__YOUR OBJECTIVE__. Using the records that appear below, write out exactly the lines from the one with "as tantas horas" through the one with "alegria e gratidão.", keeping both end lines.

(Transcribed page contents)
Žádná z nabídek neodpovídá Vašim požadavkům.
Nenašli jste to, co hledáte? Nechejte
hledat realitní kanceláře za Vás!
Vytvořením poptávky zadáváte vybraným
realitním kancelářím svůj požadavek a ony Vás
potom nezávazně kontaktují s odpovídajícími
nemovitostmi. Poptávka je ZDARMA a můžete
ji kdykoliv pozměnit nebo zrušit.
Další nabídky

---

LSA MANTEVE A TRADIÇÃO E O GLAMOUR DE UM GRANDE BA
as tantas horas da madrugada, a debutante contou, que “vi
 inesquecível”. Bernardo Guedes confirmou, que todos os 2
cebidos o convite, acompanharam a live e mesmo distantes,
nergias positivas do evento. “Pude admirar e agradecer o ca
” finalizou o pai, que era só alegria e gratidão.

---

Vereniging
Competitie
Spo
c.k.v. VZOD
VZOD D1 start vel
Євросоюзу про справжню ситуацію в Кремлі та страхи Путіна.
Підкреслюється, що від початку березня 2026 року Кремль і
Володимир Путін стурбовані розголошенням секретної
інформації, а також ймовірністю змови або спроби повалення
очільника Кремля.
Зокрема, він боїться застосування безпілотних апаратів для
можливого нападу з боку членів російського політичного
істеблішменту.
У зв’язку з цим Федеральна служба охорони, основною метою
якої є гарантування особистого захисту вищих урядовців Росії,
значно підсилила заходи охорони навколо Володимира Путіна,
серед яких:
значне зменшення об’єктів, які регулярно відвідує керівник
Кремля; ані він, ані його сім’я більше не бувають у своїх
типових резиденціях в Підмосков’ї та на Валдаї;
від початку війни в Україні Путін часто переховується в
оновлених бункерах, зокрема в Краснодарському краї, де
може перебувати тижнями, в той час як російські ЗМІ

__RESULT FOR THIS TASK__.
as tantas horas da madrugada, a debutante contou, que “vi
 inesquecível”. Bernardo Guedes confirmou, que todos os 2
cebidos o convite, acompanharam a live e mesmo distantes,
nergias positivas do evento. “Pude admirar e agradecer o ca
” finalizou o pai, que era só alegria e gratidão.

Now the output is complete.